Alexey Gromov, Principal Director on Energy Studies of the Institute for Energy and Finance, commented to Gazeta.ru, whether we should expect a long-term trend towards a decrease in the cost of natural gas as a result of the LNG tankers turn from Asia to Europe.
American LNG is not an assistant to the EU
According to Aleksey Gromov, the fall in exchange prices is now largely due to positive weather forecasts in European countries. Amid a relatively warm December, the demand of the EU countries for Russian gas also fell.
Geographical trap of Ukraine
“Shipping US LNG to European terminals is an important signal for stock speculators. It means that there will be no risks of fuel shortages in the next two to three weeks. In addition, a sharp warming is expected in Europe over the next 10 days. For example, in Brussels and Berlin at the beginning of 2022 it will be up to +10-15C,” Gromov stressed.
According to Gromov, part of the tanker cargo will go to the terminal of the Polish port of Swinoujscie. The only major energy player in the EU, which does not have the ability to directly transfer American fuel, is Germany, but neighboring Belgium should come to the aid of Germany. In this regard, the most difficult situation with the reception of LNG has now developed in Ukraine.

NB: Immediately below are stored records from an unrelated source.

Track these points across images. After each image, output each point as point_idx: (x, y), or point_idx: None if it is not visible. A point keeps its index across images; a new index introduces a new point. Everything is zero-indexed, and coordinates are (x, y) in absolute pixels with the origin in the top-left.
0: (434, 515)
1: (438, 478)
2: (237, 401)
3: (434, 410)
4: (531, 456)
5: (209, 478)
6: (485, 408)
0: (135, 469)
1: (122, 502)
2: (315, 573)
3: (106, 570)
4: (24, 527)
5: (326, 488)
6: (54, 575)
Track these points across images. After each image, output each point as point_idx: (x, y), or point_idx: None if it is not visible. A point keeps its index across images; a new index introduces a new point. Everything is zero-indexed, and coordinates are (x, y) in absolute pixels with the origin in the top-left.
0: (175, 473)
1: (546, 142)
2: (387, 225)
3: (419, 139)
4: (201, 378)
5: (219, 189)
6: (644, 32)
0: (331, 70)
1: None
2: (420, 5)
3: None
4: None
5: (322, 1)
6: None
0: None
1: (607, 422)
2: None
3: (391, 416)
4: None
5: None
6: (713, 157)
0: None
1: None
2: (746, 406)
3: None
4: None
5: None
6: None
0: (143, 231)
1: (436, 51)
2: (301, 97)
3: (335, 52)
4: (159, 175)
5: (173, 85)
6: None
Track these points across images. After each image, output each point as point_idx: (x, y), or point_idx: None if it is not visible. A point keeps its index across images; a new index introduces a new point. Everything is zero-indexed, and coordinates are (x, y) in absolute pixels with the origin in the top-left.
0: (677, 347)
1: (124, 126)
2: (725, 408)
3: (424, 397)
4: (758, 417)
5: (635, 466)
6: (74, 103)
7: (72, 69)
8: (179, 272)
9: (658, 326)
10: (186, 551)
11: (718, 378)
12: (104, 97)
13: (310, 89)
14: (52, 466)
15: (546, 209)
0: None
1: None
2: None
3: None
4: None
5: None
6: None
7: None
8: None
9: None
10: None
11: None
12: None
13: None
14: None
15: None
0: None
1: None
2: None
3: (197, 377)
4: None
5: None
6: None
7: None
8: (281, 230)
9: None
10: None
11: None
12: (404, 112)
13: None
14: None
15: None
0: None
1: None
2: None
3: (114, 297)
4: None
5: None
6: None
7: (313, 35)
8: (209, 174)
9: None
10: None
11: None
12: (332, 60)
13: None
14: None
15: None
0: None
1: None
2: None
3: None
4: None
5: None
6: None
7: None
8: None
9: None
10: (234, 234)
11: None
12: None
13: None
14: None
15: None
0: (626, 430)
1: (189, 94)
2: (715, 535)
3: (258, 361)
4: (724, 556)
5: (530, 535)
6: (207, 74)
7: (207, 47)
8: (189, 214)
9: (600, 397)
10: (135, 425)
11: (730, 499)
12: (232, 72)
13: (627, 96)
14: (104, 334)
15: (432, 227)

Now the only way for Kiev to receive regasified LNG is a reverse supply system from Poland, Gromov stressed. However, the cost of such transit is tied to the spot price, which negates all the advantages of the route. For this reason, Ukraine will continue to depend on Russian fuel transit supplies.
A threat to Gazprom and a new round of struggle for LNG
“Kiev is in a geographical trap. All countries of the Black Sea basin, including Ukraine and Turkey, can be called the main losers in the struggle for American LNG. There is a huge problem in the region of the Bosphorus Strait, the width of which does not allow classic supertankers to enter the local water area. Therefore, Ankara is building LNG terminals exclusively on the Mediterranean coast,” Gromov concluded.
“Long-term contracts of Gazprom at the beginning of 2022 will become unprofitable for Europeans. In existing contracts, there is now a fairly high percentage of price pegging to futures for one to three months in advance. This means that already in January-February 2022, Russian gas will absorb the sharp rise in prices that prevailed on the EU exchanges in October-November 2021,” Gromov stressed.